Prompt → In the virtual reality interview, what makes physical reality tragic?

Provided passage →
*** Block opens ***
I do hope that Virtual Reality will provide more meeting between people.
It has a tendency to bring up empathy and reduce violence, although there's
certainly no panacea ultimately. People simply have to grow up and that
could take a long time, too long .
There are some other levels of interaction, too. You see, Virtual Reality
starts out as a medium just like television or computers or written language,
but once it gets to be used to a certain degree, it ceases to be a medium
and simply becomes another reality that we can inhabit. When it crosses
over that boundary it becomes another reality. I think of it as acting like
a sponge where it absorbs human activity from the physical reality plane
into the Virtual reality planes. To the degree that that happens there is
a very beneficial asymmetry that comes into play. When Virtual Reality sponges
up good energy from the physical plane, then what you get in Virtual Reality
is beautiful art, beautiful dance, beautiful creativity, beautiful dreams
to share, beautiful adventures. When Virtual Reality soaks up bad energy
from the physical plane, what we get is some decrease, however small, in
violence and hurt on the physical plane in exchange for events on the virtual
plane which, while they might be uglier, are of no consequence whatsoever
because they're virtual.
Barbara Stack: "Unless they're syndicated, in which case they are educational
propaganda. And don't they have consequence in that they further brutalize
JL: Well, physical reality is tragic in that it's mandatory. Virtual Reality
is multiple channel. People can choose and switch which Virtual Reality
plane they're on. They can also simply take off their clothing if they want
to get out of it. It's easy to take the physical world for granted and forget
that you're inside it. (Well, that's a hard comment to explain.) It's harder
to forget that you're inside of Virtual Reality and therefore it's harder
to suffer it. You can simply take the clothing off.
physical reality is tragic in that it's mandatory
AH: "One of the images that haunts me is growing up watching Tom and
Jerry cartoons, where in an alternative reality you can see somebody squashed
by a steamroller and then pop up and be whole again. I think having absorbed
so much of that king of imagery has numbed us ;we have become a generation
that is unaware of the pain of others."
JL: Virtual Reality is a very different situation than movies or television.
I'm going to say something roundabout but it comes back to exactly the point
you're bringing up. Movies and television are, first of all, broadcast media,
so one facility has to generate the material that you see. Furthermore,
it's very expensive to generate this material so very few people are in
a position to do it. Therefore, the material becomes supernaturally remote
and universal. It has a numbing effect on people and it reduces empathy.
*** Block closes ***
Records taken from a collection
*** Block opens ***
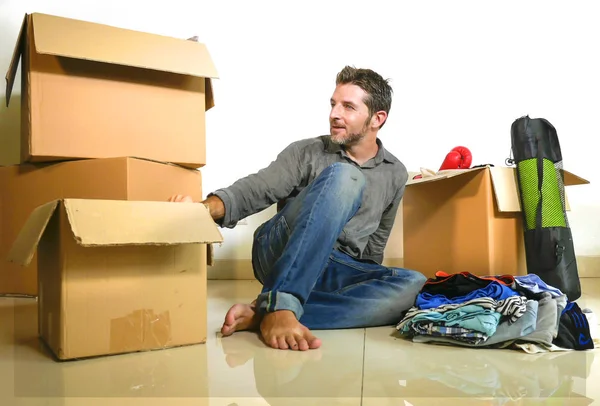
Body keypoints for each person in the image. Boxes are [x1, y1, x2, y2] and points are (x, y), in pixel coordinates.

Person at [169, 66, 427, 351]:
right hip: (280, 250)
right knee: (346, 177)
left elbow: (374, 246)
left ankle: (266, 312)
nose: (334, 114)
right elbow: (258, 187)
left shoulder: (395, 173)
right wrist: (201, 211)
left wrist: (366, 284)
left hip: (335, 265)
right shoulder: (307, 151)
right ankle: (283, 302)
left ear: (377, 119)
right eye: (333, 104)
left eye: (348, 107)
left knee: (414, 284)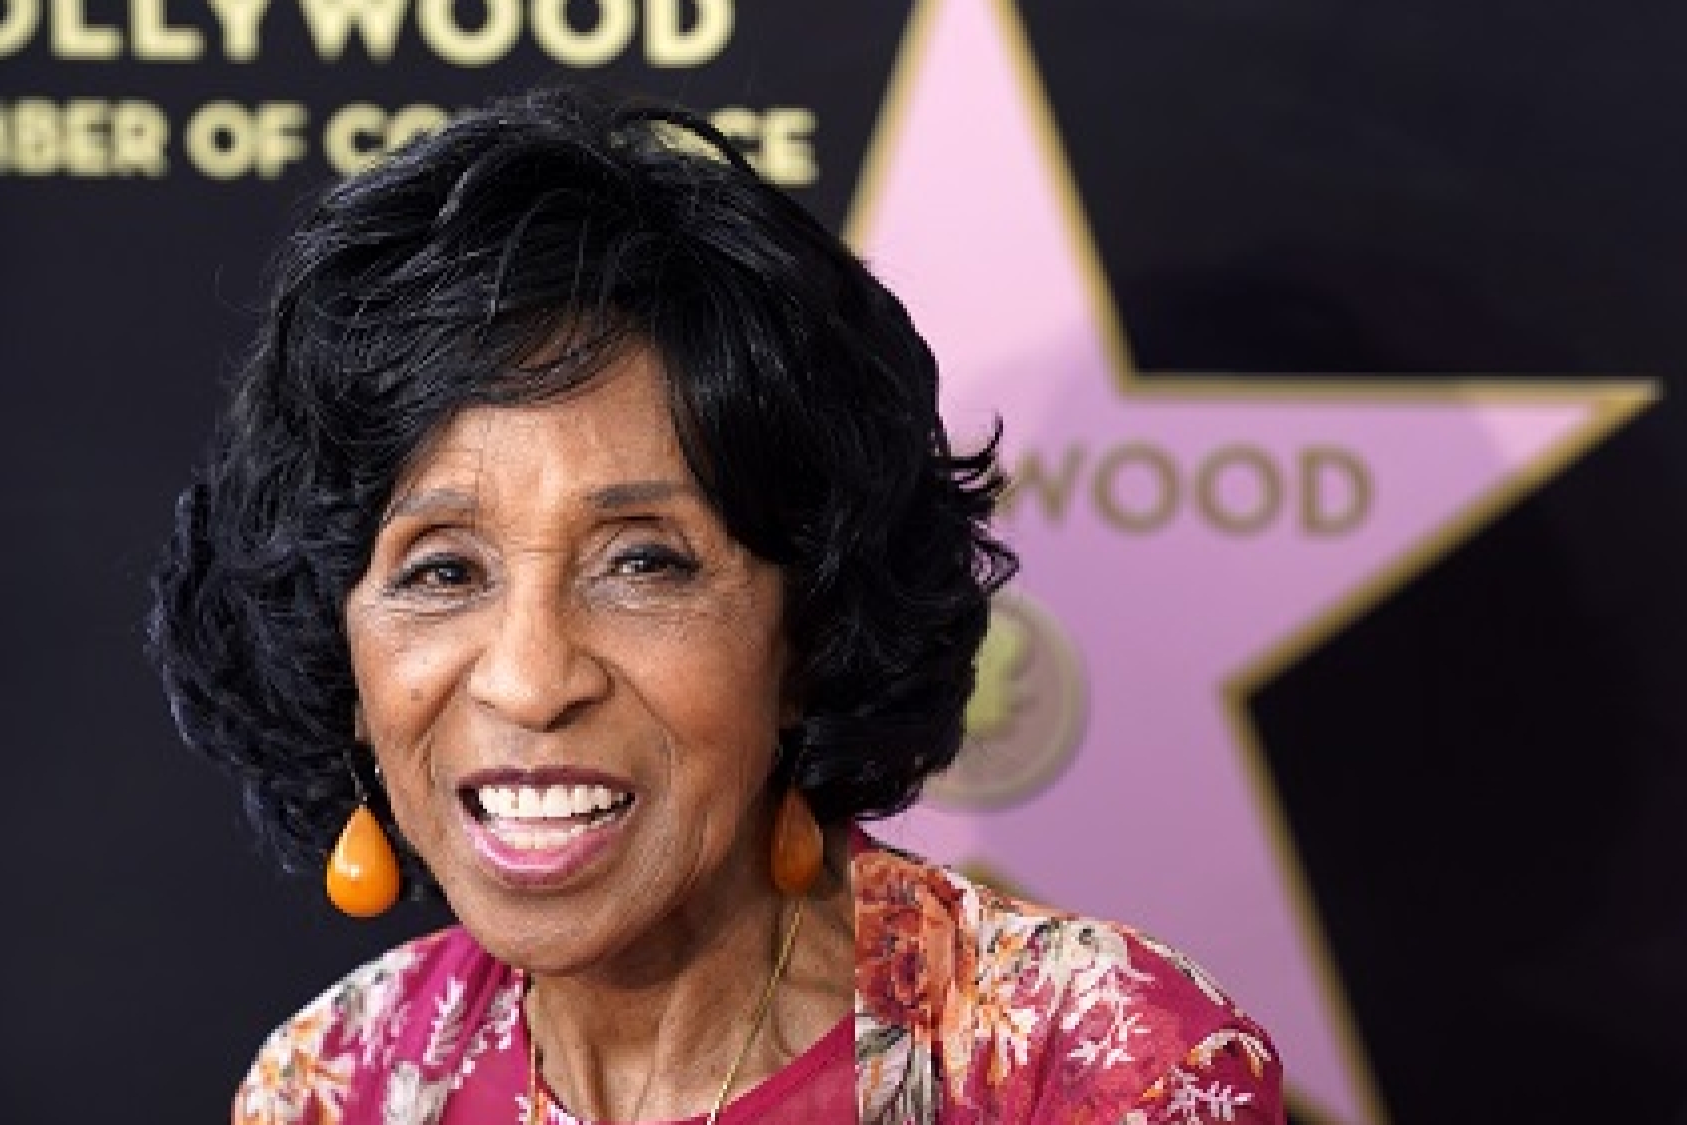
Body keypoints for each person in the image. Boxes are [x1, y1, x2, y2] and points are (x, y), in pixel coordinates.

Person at [149, 87, 1282, 1124]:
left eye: (643, 562)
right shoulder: (335, 1083)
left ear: (807, 633)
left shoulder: (1092, 1065)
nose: (532, 680)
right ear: (339, 664)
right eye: (441, 570)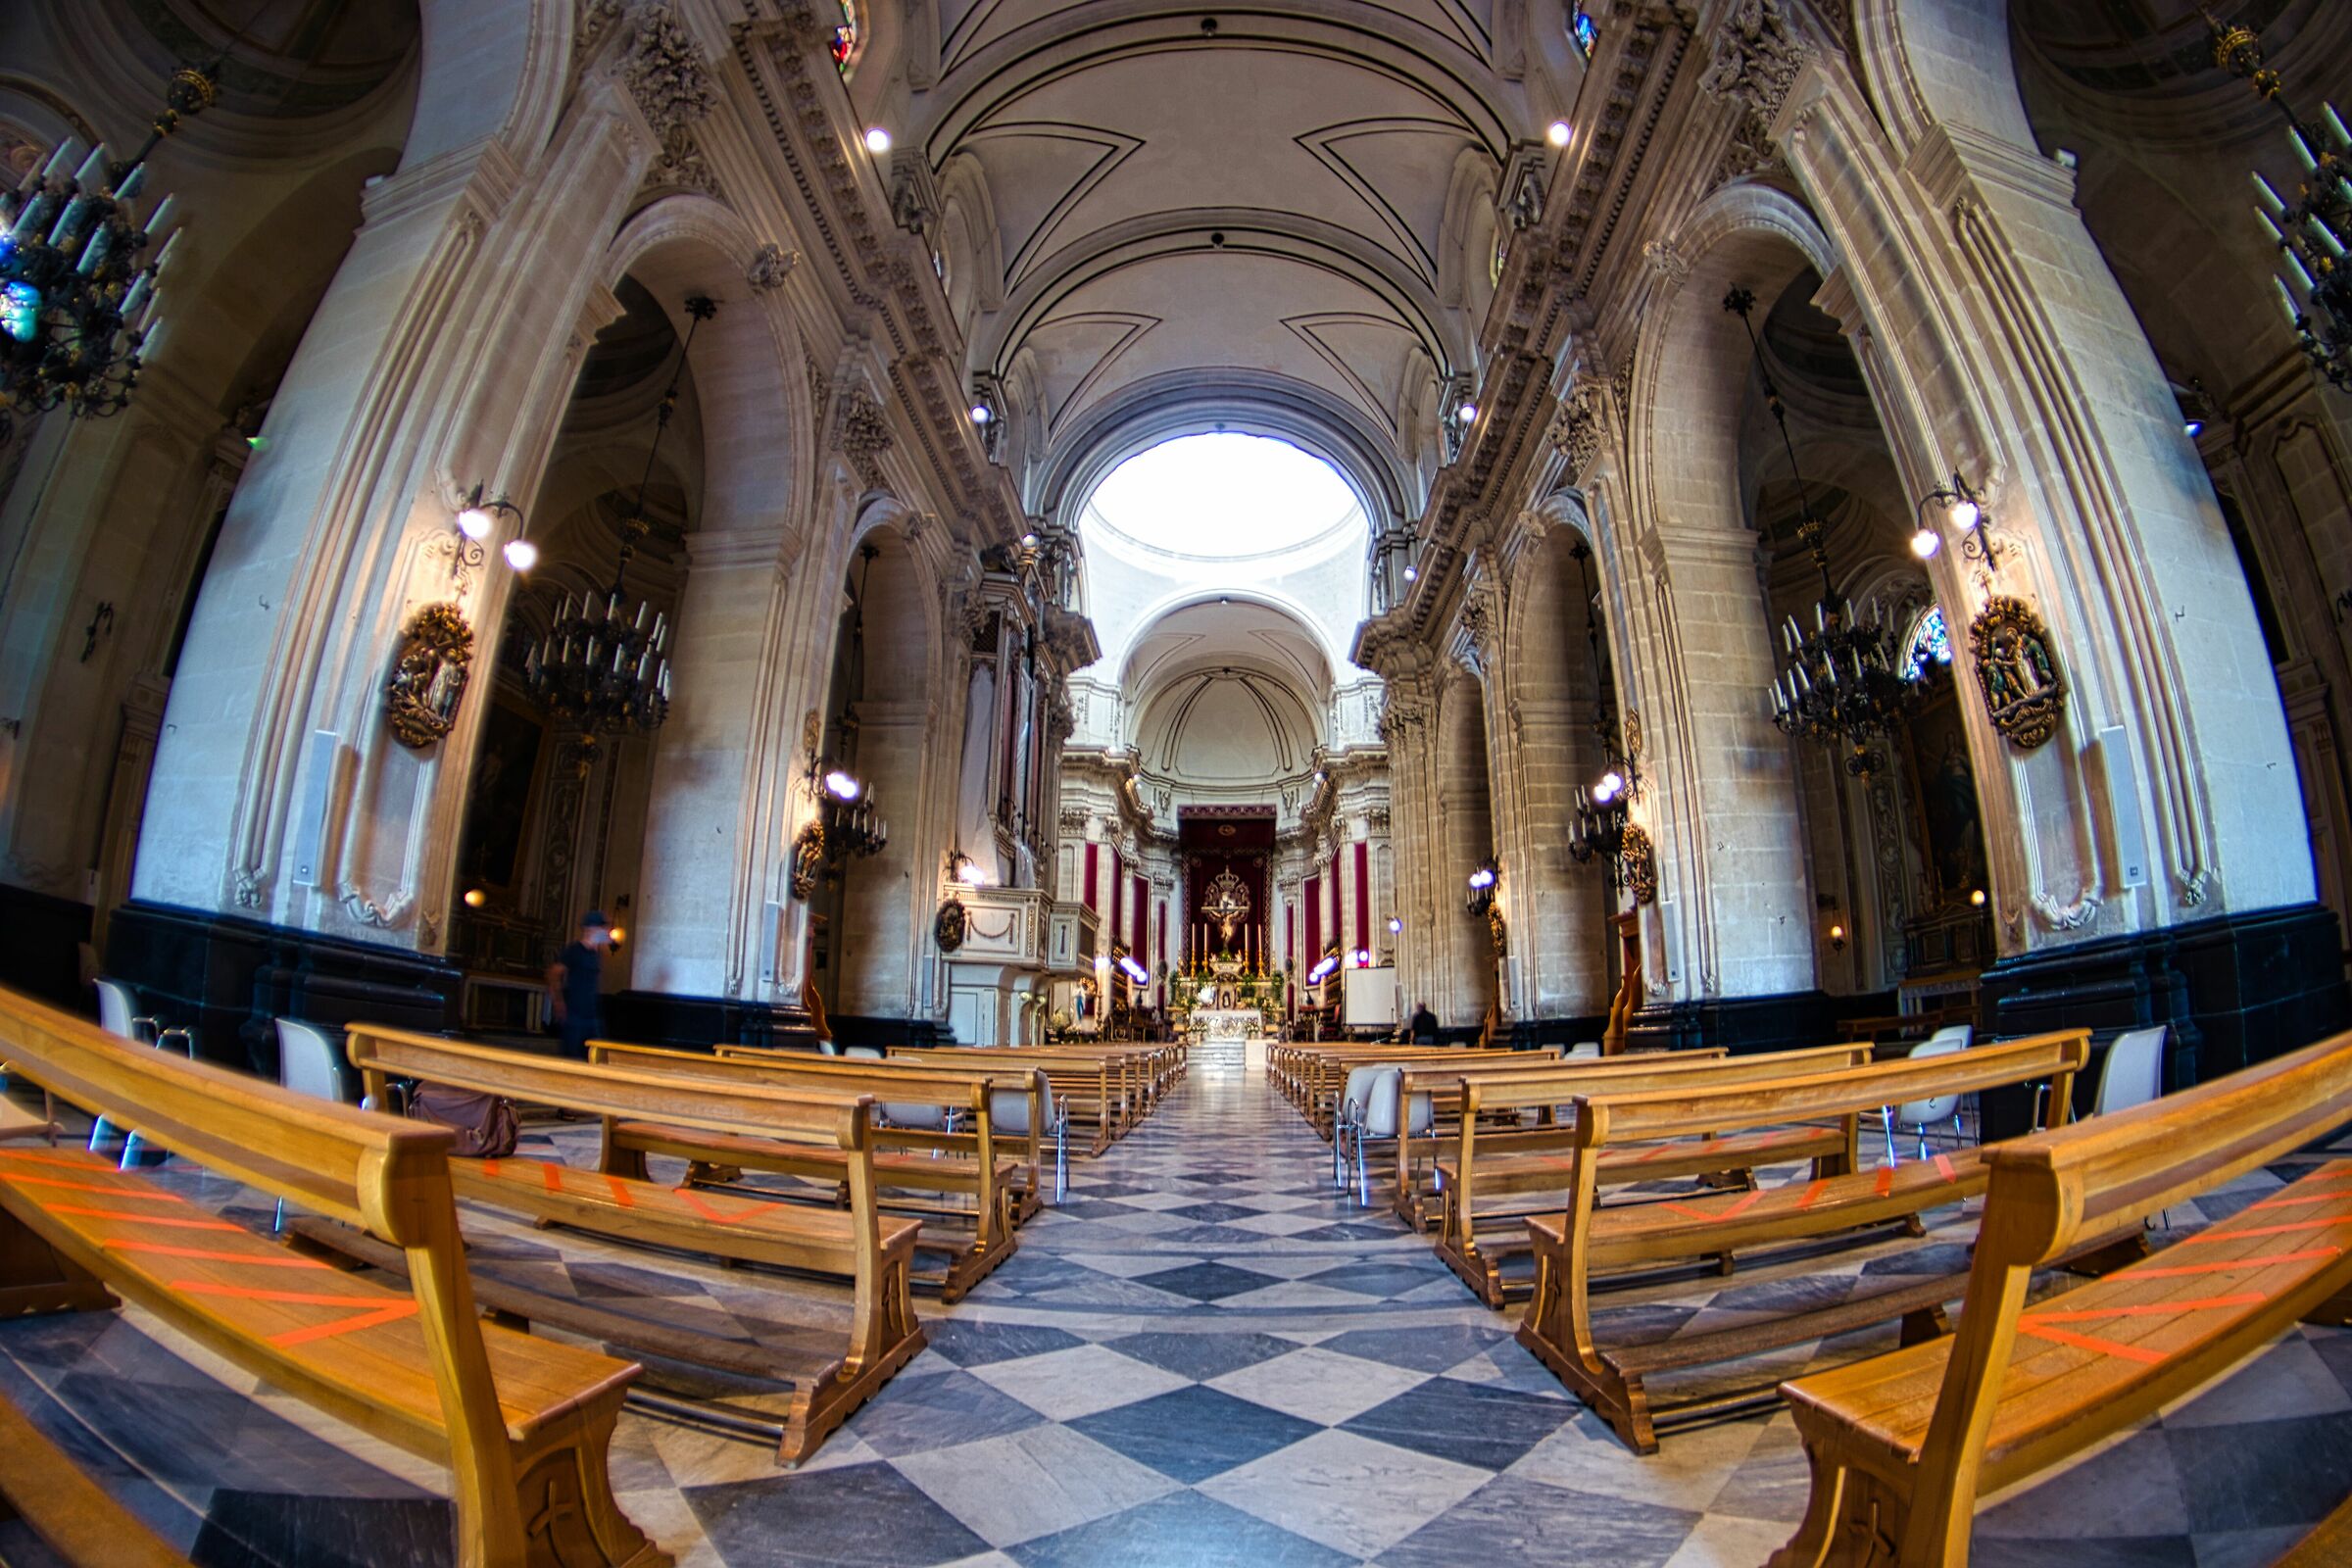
*** Block closes ***
Task response → It is mandatory.